There‘s plenty to fear when you have ’nothing’ to hide

Why privacy is more important than you might think

Privacy is a human right, not a suggestion

Recently, we wrote about the Dutch. They’re up in arms (figuratively) to fight a new dragnet intelligence law. The upcoming privacy-referendum will be held in March, but it’s not the first time we’ve seen dragnet intelligence.

One of the most notorious cases must be the US PRISM program, famously uncovered by Edward Snowden‘s reveal to the world. The whistleblower who gave up his career to warn the American public about the secret program that was invading their privacy has since been living in Russia. In the US government’s eyes, he is not a civil rights hero, but a traitor for standing up for the population.

Privacy, human rights and surveillance

Both PRISM and the Dutch dragnet-law have something in common: they break citizen’s rights to privacy. Privacy is a universal human right. In the Universal Declaration of Human Rights, article 12 states that the law should protect citizens from invasion of privacy. And yet, governments keep insisting citizens give it up for the sake of safety. Time and again, they cite the same argument:

If you have nothing to hide, you have nothing to fear.

It must be nice to live in a bubble naïve enough to believe this. Let us tell you now, in case you do: this argument rings untrue for even the most law-abiding model citizen. We’ll break it down.

First, you have something to hide

You wear clothing, don’t you? Yes, you probably do. If you don’t, at least put on a bathrobe when opening the door for home delivery groceries. The delivery guy will thank you for it. But most of us wear clothes, most of the time. Most of us have curtains in our windows. Most of us don’t live stream everything going on in our houses. You don’t post your bank details online. Or your social security number.

In fact, there are quite a number of things we elect not to share with everyone in the world on a daily basis. Visits to the toilet. Whatever it is you do in the shower. No, don’t tell us either, we don’t want to know.

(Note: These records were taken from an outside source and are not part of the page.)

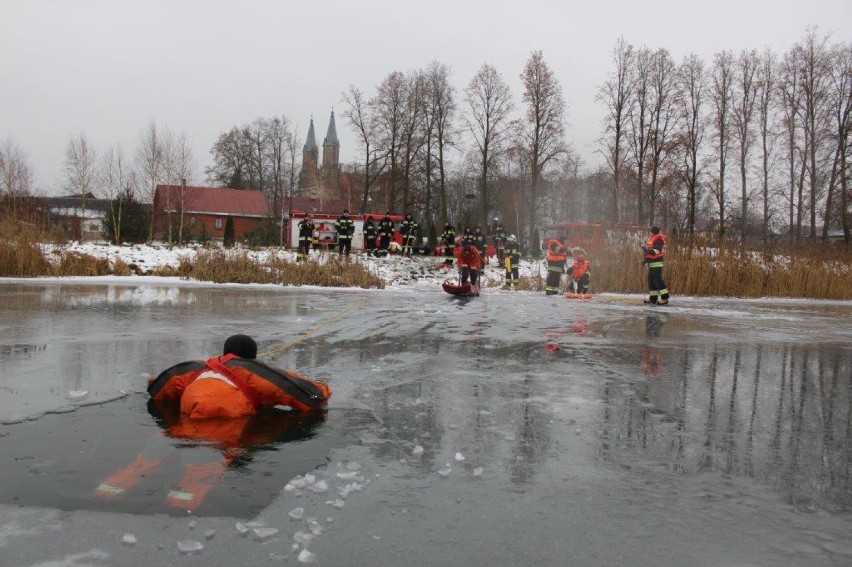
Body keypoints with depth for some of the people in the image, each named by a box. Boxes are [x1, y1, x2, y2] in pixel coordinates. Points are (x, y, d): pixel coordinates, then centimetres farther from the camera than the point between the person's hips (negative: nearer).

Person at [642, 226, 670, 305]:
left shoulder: (658, 240, -13)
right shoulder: (652, 239, 18)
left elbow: (657, 251, -25)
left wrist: (647, 250, -29)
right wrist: (646, 259, 20)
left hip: (657, 263, -11)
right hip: (652, 263, 11)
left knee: (657, 279, -15)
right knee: (651, 279, 10)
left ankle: (664, 298, -17)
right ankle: (653, 297, 14)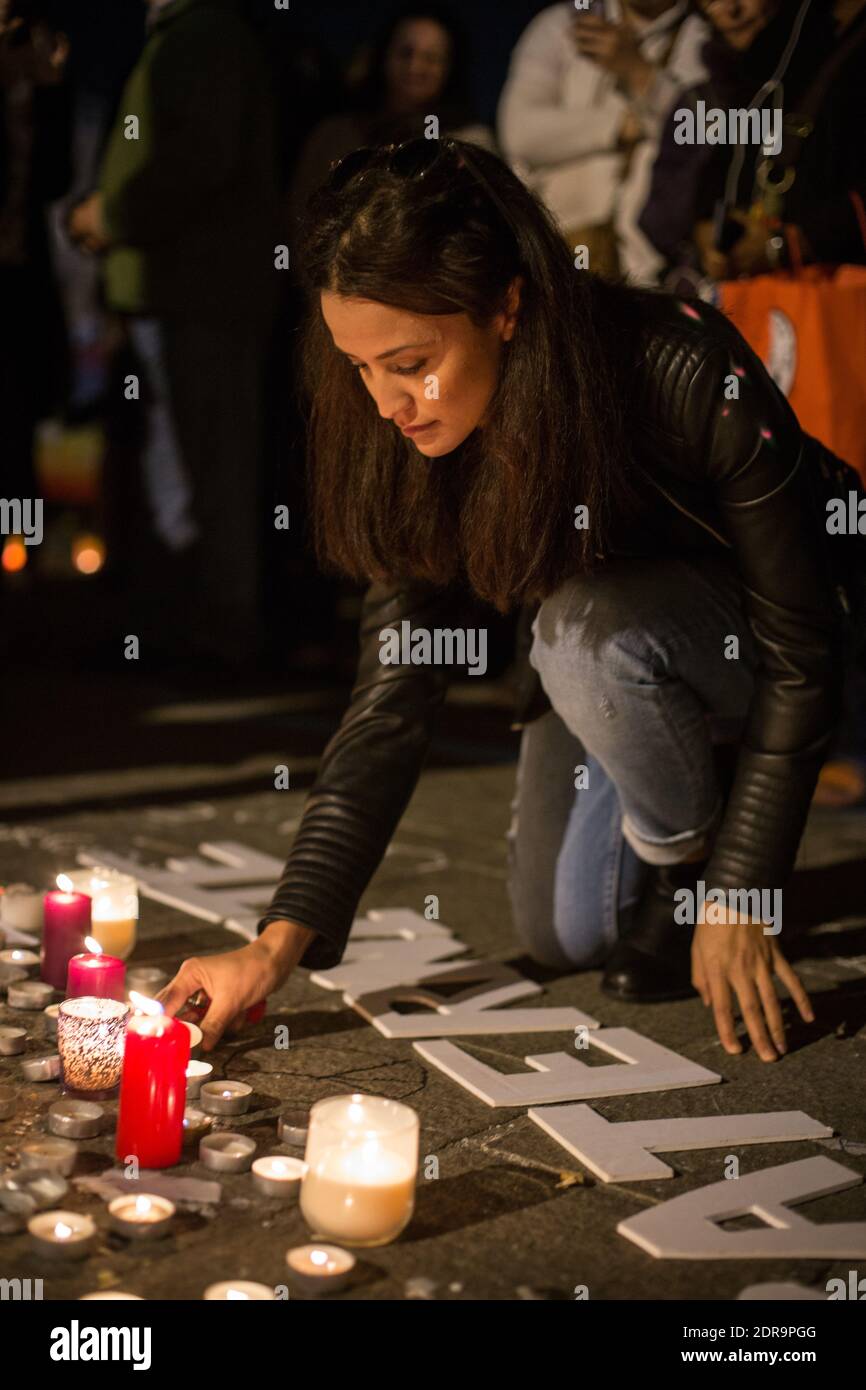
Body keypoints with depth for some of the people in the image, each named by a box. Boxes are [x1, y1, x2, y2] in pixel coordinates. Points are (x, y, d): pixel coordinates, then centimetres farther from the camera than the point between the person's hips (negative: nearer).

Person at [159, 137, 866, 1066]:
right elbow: (392, 698, -20)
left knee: (590, 626, -36)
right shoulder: (411, 448, -21)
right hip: (603, 666, 5)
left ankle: (689, 852, -8)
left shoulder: (689, 373, -36)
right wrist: (280, 943, -27)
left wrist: (737, 895, -24)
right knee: (560, 934, 1)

Our point is: the reason those details are private is not because nobody gets to know them. It is because you get to choose who does and who doesn’t, up to a degree.

Mass privacy invasion without adequate checks and balances deprives you of that choice: the more collected data are in systems, the bigger the chance that your neighbours get to nosedive in your data. This isn’t even a theoretical chance, either, as another example from the Netherlands can tell you.

Unfettered data-exchange led to spying on celebrities

The Dutch have an extensive social security network, but in respond to fraud cases decided they needed to couple data from municipalities about social security, income data and data from the central unemployment insurance. These data were communicated between the different systems over a switchpoint. The switchpoint provided access to any organization that got approval. However, those organizations didn’t always have checks and balances. The central unemployment insurance didn’t register who accessed which data. With over 20.000 employees, this amounted to virtually unrestricted access to everybody’s financial data. Employees were checking out the earnings of celebrities and maybe other things. Nobody really knows, because there is no record.

In another instance, it turned out that Irish authorities somehow got access to the same data. While relatively benign, it’s not hard to imagine identity theft for someone with access to that amount of personal information. Even with the best intentions and a benevolent government, human error is a factor. So is human corruption.

Even if you don’t, you have something to fear

You have something to hide, but equally, even if you don’t, you have something to fear. First of all: Power that’s been granted doesn’t go away. Even if it isn’t strictly legal, governments used tools at their disposal to spy on other countries’ citizens. For instance: the NSA won’t share details about the internet data they collect by intercepting that data on key hubs in the United States. You can find out where they have Sigint locations, but not what they collect.

Another example of this: anti-terror measures that were implemented in various countries across the world post 9/11. Although some countries suffered terrible terror-attacks, others didn’t. Yet, those governments didn’t roll them back. As we can see with the dragnet-example: even a country that hasn’t suffered from anything serious, still has intelligence agencies lobbying for more power.

“Well, if they need that power, shouldn’t we give it to them?”

It’s a joke, and it’s not funny… wait, what?

That’s well and good, but the ability to legally spy on citizens is scary. Some of us are cynical by nature, but most people didn’t think a person like Donald Trump would ever get to be POTUS. Even the guy who was held captive in Iraq for several years believed his captors were joking when they told him Trump was President. We don’t have a similar time capsule survivor from Britain handy. But we’re going to assume something similar would’ve happened had they told British hostages in a cave the Brexit-story. So it’s safe to say that not many people expected that to happen. This just illustrates that there is no guarantee about the benevolence of future governments. The one thing you think could never happen in your country, just might.

That should warn us that any instrument used by the government has checks and balances rigorous enough to stop a wannabe dictator from abusing it. Does that make using a system frustrating? Yes. Slow? Maybe. Probably, yes. But it also makes sure we use it as intended.

Because democracy is great, but it’s only as great as its ability to defend the core principles that make it a democracy.